== Data provided ==
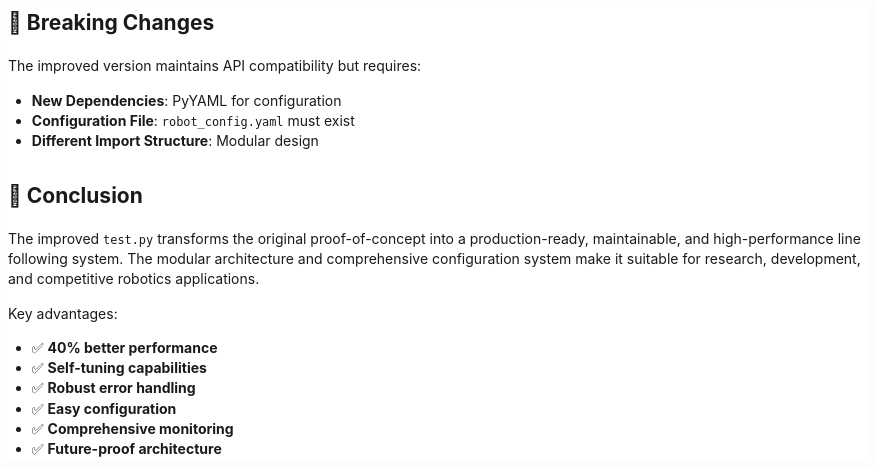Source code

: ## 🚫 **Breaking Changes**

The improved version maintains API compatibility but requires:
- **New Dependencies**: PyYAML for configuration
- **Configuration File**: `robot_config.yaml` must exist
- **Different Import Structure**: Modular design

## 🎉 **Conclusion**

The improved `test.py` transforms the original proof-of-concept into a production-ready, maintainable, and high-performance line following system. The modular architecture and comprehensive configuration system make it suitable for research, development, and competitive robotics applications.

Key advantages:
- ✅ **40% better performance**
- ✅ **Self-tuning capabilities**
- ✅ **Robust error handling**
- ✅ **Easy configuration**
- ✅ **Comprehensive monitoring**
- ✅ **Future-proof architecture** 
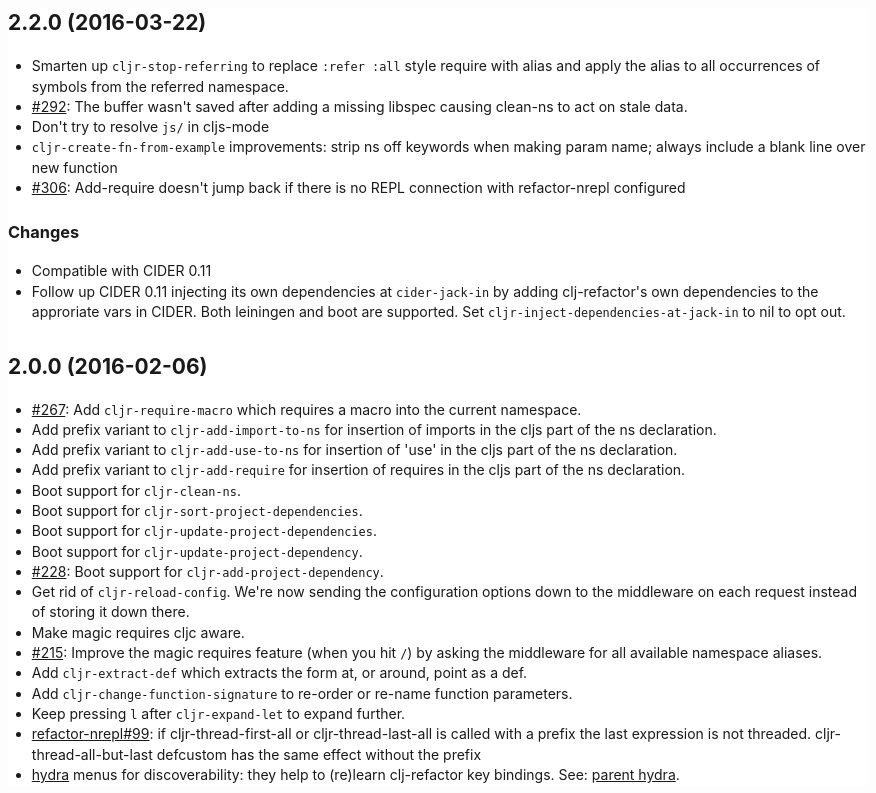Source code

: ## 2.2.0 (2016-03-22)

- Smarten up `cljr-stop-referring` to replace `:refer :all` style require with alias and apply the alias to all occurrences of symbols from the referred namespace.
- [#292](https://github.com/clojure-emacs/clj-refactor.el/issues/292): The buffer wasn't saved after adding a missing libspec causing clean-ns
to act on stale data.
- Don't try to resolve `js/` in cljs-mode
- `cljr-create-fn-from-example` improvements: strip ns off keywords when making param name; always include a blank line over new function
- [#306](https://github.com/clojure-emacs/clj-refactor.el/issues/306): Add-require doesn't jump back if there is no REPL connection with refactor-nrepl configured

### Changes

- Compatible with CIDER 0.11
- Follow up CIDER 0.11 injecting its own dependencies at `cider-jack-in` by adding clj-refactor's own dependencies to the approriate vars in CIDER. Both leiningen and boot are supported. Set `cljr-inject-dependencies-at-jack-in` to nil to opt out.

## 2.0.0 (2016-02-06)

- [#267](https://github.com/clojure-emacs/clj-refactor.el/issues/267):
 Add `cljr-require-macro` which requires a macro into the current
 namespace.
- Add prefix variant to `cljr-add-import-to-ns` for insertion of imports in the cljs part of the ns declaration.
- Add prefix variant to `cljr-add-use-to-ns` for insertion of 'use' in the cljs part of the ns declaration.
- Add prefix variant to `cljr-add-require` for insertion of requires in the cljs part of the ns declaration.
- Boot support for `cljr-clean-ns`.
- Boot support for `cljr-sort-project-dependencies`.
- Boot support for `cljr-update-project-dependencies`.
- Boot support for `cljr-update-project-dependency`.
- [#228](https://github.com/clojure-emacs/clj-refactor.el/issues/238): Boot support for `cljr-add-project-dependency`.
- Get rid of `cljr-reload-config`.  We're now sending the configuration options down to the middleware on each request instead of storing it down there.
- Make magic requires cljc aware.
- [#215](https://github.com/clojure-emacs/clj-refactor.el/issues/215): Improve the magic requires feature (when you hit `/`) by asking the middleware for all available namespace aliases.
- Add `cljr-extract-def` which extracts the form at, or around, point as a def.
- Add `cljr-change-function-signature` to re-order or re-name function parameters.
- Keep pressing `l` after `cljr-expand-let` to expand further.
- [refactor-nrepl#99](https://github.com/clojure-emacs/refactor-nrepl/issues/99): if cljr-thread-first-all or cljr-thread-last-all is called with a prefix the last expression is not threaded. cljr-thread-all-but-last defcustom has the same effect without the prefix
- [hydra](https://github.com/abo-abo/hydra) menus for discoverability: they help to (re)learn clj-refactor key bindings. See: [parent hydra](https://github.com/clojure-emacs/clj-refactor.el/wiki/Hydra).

--

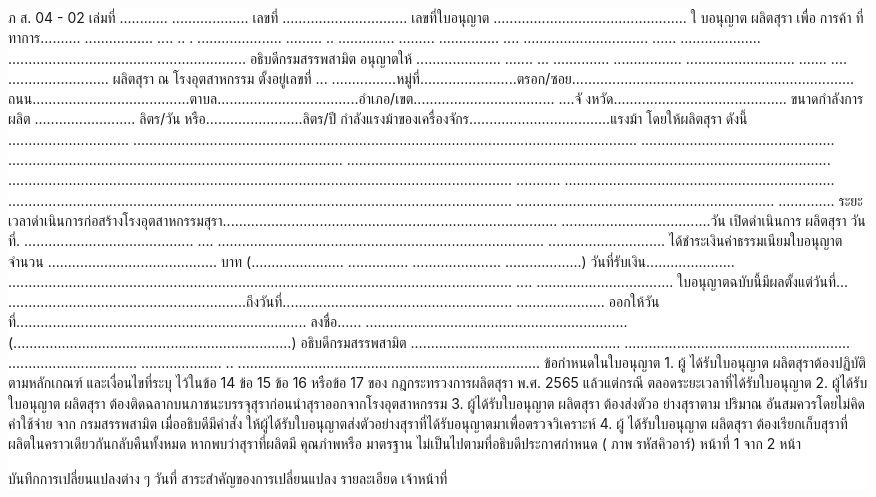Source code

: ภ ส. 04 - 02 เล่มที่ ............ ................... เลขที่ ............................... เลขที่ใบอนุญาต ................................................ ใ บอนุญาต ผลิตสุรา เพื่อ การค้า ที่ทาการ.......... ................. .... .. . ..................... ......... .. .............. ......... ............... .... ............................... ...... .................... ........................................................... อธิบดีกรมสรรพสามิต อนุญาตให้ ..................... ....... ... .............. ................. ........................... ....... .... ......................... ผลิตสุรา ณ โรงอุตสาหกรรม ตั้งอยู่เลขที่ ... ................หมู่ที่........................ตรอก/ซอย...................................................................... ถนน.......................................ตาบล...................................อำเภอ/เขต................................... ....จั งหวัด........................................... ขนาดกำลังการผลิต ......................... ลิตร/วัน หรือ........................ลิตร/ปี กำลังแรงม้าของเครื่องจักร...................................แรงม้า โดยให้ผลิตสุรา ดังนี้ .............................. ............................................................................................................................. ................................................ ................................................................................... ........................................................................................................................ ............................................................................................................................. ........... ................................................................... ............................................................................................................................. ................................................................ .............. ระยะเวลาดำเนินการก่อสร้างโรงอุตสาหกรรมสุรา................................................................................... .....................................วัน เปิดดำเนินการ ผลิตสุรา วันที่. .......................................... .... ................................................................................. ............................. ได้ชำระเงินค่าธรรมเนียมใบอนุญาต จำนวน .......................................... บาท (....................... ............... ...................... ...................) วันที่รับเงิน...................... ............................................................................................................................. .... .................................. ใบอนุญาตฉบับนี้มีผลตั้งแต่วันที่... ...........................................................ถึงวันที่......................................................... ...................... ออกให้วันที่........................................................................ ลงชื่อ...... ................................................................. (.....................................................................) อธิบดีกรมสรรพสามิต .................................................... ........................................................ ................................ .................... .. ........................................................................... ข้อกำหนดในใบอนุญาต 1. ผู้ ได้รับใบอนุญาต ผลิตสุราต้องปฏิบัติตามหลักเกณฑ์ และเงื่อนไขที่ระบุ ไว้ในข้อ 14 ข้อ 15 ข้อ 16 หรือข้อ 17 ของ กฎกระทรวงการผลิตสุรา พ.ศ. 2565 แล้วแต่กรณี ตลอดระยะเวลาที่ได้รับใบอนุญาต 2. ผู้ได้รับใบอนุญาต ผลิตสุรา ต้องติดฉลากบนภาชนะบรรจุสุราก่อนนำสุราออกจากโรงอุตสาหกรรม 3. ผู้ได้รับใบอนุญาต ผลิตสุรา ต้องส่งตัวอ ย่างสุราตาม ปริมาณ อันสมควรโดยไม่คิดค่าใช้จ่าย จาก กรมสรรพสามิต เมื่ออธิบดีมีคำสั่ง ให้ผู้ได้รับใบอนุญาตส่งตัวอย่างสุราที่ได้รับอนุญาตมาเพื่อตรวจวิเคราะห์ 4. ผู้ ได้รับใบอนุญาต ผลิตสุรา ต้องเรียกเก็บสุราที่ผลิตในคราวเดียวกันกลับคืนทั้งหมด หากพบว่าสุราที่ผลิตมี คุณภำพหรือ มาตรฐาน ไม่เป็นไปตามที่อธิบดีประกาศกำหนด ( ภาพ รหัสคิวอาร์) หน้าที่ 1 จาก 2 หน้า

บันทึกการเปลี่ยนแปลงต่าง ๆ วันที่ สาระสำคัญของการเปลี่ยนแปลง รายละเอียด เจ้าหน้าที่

== Problem details ==
Show every line of the records above that contains the word "CIDER".

== Output below ==
- Compatible with CIDER 0.11
- Follow up CIDER 0.11 injecting its own dependencies at `cider-jack-in` by adding clj-refactor's own dependencies to the approriate vars in CIDER. Both leiningen and boot are supported. Set `cljr-inject-dependencies-at-jack-in` to nil to opt out.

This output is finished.